In my book, I give some cases studies of this parental modeling pushed to an extreme:
A father named Adam, for example, used his smartphone constantly at home, largely for professional reasons (his business relies on SMS for a lot of internal communication). He began to worry, however, about the example this set for his daughter as she approached adolescence, so he made a radical decision: he got rid of his smartphone.A mom named Laura made a similar decision. She has refused to ever buy a smartphone because quality social interaction with her kid, as well as her family and close friends, are a top priority, and she worried the addictive allure of an iPhone screen would distract her from the moments that mattered most.
As you might expect, these decisions were inconvenient. Adam complained to me at the time about the difficulty of trying to tap out a text message on a 9-digit flip phone keypad. Laura talked about printing out maps before going somewhere new as she doesn’t have an app to navigate her.

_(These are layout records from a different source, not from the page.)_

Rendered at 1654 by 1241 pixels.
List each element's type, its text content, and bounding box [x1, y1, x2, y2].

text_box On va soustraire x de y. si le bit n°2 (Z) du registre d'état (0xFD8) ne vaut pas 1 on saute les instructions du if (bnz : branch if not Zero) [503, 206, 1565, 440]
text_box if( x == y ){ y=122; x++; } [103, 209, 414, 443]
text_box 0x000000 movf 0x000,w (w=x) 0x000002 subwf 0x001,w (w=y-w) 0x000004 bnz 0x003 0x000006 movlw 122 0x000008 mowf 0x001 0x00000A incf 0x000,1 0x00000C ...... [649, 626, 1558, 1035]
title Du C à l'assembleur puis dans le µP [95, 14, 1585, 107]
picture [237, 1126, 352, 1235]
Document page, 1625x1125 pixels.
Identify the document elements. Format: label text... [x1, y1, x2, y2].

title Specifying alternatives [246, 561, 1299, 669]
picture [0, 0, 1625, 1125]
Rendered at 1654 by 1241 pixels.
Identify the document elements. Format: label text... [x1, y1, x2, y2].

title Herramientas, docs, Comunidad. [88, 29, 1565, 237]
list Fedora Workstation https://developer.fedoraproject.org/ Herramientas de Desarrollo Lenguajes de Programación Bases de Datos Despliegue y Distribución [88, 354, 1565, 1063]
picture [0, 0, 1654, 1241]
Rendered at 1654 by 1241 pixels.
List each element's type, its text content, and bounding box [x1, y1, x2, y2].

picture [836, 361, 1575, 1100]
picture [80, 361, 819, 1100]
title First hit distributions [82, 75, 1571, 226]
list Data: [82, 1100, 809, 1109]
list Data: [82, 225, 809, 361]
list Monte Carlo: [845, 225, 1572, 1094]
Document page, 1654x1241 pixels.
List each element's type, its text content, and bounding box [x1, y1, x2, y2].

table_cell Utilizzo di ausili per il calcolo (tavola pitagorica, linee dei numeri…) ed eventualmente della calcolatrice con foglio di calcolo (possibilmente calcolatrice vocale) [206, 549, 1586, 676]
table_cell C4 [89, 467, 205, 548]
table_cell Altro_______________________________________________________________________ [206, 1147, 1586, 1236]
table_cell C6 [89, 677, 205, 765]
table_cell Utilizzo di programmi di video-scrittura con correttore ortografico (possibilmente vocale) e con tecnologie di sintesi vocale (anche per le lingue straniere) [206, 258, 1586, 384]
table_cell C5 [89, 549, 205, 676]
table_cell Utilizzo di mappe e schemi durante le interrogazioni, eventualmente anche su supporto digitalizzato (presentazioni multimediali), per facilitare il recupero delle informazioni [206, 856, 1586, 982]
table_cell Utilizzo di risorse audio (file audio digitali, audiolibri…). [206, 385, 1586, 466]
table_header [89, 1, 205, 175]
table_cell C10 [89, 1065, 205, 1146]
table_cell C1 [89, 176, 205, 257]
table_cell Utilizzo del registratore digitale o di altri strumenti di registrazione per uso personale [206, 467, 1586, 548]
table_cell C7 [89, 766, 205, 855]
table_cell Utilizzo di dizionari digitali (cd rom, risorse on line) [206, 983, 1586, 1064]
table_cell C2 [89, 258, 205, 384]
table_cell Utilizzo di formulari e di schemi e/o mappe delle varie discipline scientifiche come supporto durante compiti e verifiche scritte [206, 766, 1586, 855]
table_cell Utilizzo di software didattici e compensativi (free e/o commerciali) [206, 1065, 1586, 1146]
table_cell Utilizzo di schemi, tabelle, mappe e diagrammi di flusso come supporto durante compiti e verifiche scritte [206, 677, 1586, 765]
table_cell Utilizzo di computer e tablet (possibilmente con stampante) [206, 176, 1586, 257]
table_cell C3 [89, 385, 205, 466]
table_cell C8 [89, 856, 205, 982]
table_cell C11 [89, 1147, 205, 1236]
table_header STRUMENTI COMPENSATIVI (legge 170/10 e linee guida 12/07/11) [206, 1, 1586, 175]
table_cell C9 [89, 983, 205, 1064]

But I was also struck by how little Adam and Laura cared about these inconveniences. This makes sense in this context as basically everything parents do on behalf of their kids is inconvenient. I think if you look up “inconvenient” in the dictionary, there’s a picture of a sleep-deprived parent making a school lunch.
What animated them more was the idea that they were doing something intentional to make their kids’ lives better.
Most digital minimalist parents I’ve talked with recently haven’t gone so far as to give up their smartphones, but they share the same serious interest in reshaping their digital lives — even if it’s a pain — to provide a better model for their kids.
One interesting strategy I encountered, for example, is the so-called foyer phone method. In the evening, after work, you leave your phone in the foyer by the front door with your keys and wallet. If you need to look something up, you go to the foyer to use the phone. If you’re expecting a call or text message that you need to answer, you put on the ringer, and if it rings, you go to the foyer. If you’re bored during a commercial while watching TV, then you’re just bored.
It seems like a simple hack, but the result is that your interactions with your family become screen-free by default. You also avoid the micro-glances at your device as you go about your household business — glances you think are surreptitious, but that your kids are almost certainly taking note of and internalizing as a model of the phone’s importance. With this method, the smartphone becomes a tool that you deploy for specific uses, not a constant companion.
Another minimalist parenting strategy that caught my attention is making a strong commitment to analog social media — that is, real world social activities, like having friends over on a regular basis, visiting with neighbors, hosting community or religious groups at your house.
This demonstrates to kids through example the deep value of real world relationships, an important message for a generation that has attempted to relocate their entire social existence into the low-friction world of Snapchat likes and text messages. (c.f., Sherry Turkle’s excellent book on this topic).
A few weeks ago, Adam came to one of my book launch events in New York. He brought his daughter. The pride on his face underscored an important point: For most people, the embrace of digital minimalism is about improving the quality of your own life, but for parents, as I’ve been learning, it can be about something much deeper.